(Dataset items)
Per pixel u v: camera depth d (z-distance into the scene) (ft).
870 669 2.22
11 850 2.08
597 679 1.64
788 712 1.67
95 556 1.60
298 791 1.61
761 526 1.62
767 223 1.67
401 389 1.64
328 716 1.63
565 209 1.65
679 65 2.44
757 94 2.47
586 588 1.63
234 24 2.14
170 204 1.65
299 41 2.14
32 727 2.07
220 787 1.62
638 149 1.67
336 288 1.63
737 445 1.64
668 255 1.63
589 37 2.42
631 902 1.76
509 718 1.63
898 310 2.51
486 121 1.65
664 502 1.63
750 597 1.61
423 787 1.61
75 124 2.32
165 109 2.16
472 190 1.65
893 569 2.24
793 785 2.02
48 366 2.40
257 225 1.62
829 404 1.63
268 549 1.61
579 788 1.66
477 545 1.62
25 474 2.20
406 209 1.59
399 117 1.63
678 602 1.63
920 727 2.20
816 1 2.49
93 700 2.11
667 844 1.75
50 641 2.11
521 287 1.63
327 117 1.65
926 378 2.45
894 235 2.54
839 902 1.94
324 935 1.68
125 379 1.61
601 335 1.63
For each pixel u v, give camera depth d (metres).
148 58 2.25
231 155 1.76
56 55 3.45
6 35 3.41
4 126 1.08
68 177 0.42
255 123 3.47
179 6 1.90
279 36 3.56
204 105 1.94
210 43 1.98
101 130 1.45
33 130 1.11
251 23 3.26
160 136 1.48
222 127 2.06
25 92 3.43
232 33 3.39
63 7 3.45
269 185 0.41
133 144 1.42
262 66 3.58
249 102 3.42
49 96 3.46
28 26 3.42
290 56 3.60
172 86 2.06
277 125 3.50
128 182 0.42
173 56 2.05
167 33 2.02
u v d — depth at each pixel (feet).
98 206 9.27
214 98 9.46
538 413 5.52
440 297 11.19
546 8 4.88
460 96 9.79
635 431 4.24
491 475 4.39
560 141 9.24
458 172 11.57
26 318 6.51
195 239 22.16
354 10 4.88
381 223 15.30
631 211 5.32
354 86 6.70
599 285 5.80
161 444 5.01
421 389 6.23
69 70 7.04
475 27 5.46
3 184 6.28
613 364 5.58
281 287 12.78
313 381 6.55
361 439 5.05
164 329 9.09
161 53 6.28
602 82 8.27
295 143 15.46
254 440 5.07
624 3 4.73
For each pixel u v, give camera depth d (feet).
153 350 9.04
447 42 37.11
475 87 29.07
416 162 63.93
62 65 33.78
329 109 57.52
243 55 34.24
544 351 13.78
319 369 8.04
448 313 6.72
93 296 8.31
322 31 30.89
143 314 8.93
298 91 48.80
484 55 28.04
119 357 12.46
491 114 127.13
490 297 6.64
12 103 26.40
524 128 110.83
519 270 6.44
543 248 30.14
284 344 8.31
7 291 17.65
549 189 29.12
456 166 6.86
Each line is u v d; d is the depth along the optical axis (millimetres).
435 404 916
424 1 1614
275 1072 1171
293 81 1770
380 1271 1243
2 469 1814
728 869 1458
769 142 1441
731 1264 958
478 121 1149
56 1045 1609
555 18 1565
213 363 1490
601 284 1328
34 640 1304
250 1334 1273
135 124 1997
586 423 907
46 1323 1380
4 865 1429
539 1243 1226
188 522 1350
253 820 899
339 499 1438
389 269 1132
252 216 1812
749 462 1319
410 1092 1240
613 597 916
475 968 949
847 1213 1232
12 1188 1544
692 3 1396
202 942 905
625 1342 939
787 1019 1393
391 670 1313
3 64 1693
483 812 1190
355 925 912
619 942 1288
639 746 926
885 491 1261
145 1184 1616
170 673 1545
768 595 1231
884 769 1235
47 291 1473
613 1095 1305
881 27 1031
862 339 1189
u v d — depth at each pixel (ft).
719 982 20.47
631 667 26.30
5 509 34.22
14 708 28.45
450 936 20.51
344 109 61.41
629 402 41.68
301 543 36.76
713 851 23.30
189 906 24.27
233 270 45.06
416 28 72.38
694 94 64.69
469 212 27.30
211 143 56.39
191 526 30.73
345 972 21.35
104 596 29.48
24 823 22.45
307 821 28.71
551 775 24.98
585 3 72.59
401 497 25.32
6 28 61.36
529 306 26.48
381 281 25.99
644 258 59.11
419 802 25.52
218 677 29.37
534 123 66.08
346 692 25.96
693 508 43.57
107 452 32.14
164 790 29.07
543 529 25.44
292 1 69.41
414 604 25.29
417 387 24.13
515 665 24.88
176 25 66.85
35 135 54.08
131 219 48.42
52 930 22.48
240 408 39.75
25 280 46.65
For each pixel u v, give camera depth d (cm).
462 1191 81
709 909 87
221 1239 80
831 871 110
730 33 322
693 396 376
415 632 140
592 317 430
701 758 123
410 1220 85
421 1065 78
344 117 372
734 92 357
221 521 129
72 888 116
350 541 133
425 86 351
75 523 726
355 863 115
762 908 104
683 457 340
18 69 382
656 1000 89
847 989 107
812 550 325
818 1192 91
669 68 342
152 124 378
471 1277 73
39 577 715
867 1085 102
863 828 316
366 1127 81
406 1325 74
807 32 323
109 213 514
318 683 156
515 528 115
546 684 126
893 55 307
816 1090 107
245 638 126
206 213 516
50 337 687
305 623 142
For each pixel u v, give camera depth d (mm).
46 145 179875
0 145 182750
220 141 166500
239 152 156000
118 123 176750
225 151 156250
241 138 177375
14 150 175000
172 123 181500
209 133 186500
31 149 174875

TASK DESCRIPTION:
Retype the entries above. Match them exactly.

TASK RESULT:
Per pixel u v: camera depth d (z-distance into the scene) (ft).
870 669 2.22
11 850 2.08
597 679 1.64
788 712 1.67
95 556 1.60
298 791 1.61
761 526 1.62
767 223 1.67
401 389 1.64
328 716 1.63
565 209 1.65
679 65 2.44
757 94 2.47
586 588 1.63
234 24 2.14
170 204 1.65
299 41 2.14
32 727 2.07
220 787 1.62
638 149 1.67
336 288 1.63
737 445 1.64
668 255 1.63
589 37 2.42
631 902 1.76
509 718 1.63
898 310 2.51
486 121 1.65
664 502 1.63
750 597 1.61
423 787 1.61
75 124 2.32
165 109 2.16
472 190 1.65
893 569 2.24
793 785 2.02
48 366 2.40
257 225 1.62
829 404 1.63
268 549 1.61
579 788 1.66
477 545 1.62
25 474 2.20
406 209 1.59
399 117 1.63
678 602 1.63
920 727 2.20
816 1 2.49
93 700 2.11
667 844 1.75
50 641 2.11
521 287 1.63
327 117 1.65
926 378 2.45
894 235 2.54
839 902 1.94
324 935 1.68
125 379 1.61
601 335 1.63
For each pixel u v, give camera depth d (metres).
148 58 2.25
231 155 1.76
56 55 3.45
6 35 3.41
4 126 1.08
68 177 0.42
255 123 3.47
179 6 1.90
279 36 3.56
204 105 1.94
210 43 1.98
101 130 1.45
33 130 1.11
251 23 3.26
160 136 1.48
222 127 2.06
25 92 3.43
232 33 3.39
63 7 3.45
269 185 0.41
133 144 1.42
262 66 3.58
249 102 3.42
49 96 3.46
28 26 3.42
290 56 3.60
172 86 2.06
277 125 3.50
128 182 0.42
173 56 2.05
167 33 2.02
u v d — depth at each pixel (feet).
98 206 9.27
214 98 9.46
538 413 5.52
440 297 11.19
546 8 4.88
460 96 9.79
635 431 4.24
491 475 4.39
560 141 9.24
458 172 11.57
26 318 6.51
195 239 22.16
354 10 4.88
381 223 15.30
631 211 5.32
354 86 6.70
599 285 5.80
161 444 5.01
421 389 6.23
69 70 7.04
475 27 5.46
3 184 6.28
613 364 5.58
281 287 12.78
313 381 6.55
361 439 5.05
164 329 9.09
161 53 6.28
602 82 8.27
295 143 15.46
254 440 5.07
624 3 4.73
For each pixel u v, give camera depth d (feet).
153 350 9.04
447 42 37.11
475 87 29.07
416 162 63.93
62 65 33.78
329 109 57.52
243 55 34.24
544 351 13.78
319 369 8.04
448 313 6.72
93 296 8.31
322 31 30.89
143 314 8.93
298 91 48.80
484 55 28.04
119 357 12.46
491 114 127.13
490 297 6.64
12 103 26.40
524 128 110.83
519 270 6.44
543 248 30.14
284 344 8.31
7 291 17.65
549 189 29.12
456 166 6.86
Each line is u v d; d is the depth along the optical axis (millimetres).
435 404 916
424 1 1614
275 1072 1171
293 81 1770
380 1271 1243
2 469 1814
728 869 1458
769 142 1441
731 1264 958
478 121 1149
56 1045 1609
555 18 1565
213 363 1490
601 284 1328
34 640 1304
250 1334 1273
135 124 1997
586 423 907
46 1323 1380
4 865 1429
539 1243 1226
188 522 1350
253 820 899
339 499 1438
389 269 1132
252 216 1812
749 462 1319
410 1092 1240
613 597 916
475 968 949
847 1213 1232
12 1188 1544
692 3 1396
202 942 905
625 1342 939
787 1019 1393
391 670 1313
3 64 1693
483 812 1190
355 925 912
619 942 1288
639 746 926
885 491 1261
145 1184 1616
170 673 1545
768 595 1231
884 769 1235
47 291 1473
613 1095 1305
881 27 1031
862 339 1189
u v d — depth at each pixel (ft).
719 982 20.47
631 667 26.30
5 509 34.22
14 708 28.45
450 936 20.51
344 109 61.41
629 402 41.68
301 543 36.76
713 851 23.30
189 906 24.27
233 270 45.06
416 28 72.38
694 94 64.69
469 212 27.30
211 143 56.39
191 526 30.73
345 972 21.35
104 596 29.48
24 823 22.45
307 821 28.71
551 775 24.98
585 3 72.59
401 497 25.32
6 28 61.36
529 306 26.48
381 281 25.99
644 258 59.11
419 802 25.52
218 677 29.37
534 123 66.08
346 692 25.96
693 508 43.57
107 452 32.14
164 790 29.07
543 529 25.44
292 1 69.41
414 604 25.29
417 387 24.13
515 665 24.88
176 25 66.85
35 135 54.08
131 219 48.42
52 930 22.48
240 408 39.75
25 280 46.65
For each pixel u v, give camera depth d (cm).
462 1191 81
709 909 87
221 1239 80
831 871 110
730 33 322
693 396 376
415 632 140
592 317 430
701 758 123
410 1220 85
421 1065 78
344 117 372
734 92 357
221 521 129
72 888 116
350 541 133
425 86 351
75 523 726
355 863 115
762 908 104
683 457 340
18 69 382
656 1000 89
847 989 107
812 550 325
818 1192 91
669 68 342
152 124 378
471 1277 73
39 577 715
867 1085 102
863 828 316
366 1127 81
406 1325 74
807 32 323
109 213 514
318 683 156
515 528 115
546 684 126
893 55 307
816 1090 107
245 638 126
206 213 516
50 337 687
305 623 142
For each pixel u v, give camera depth d (mm).
46 145 179875
0 145 182750
220 141 166500
239 152 156000
118 123 176750
225 151 156250
241 138 177375
14 150 175000
172 123 181500
209 133 186500
31 149 174875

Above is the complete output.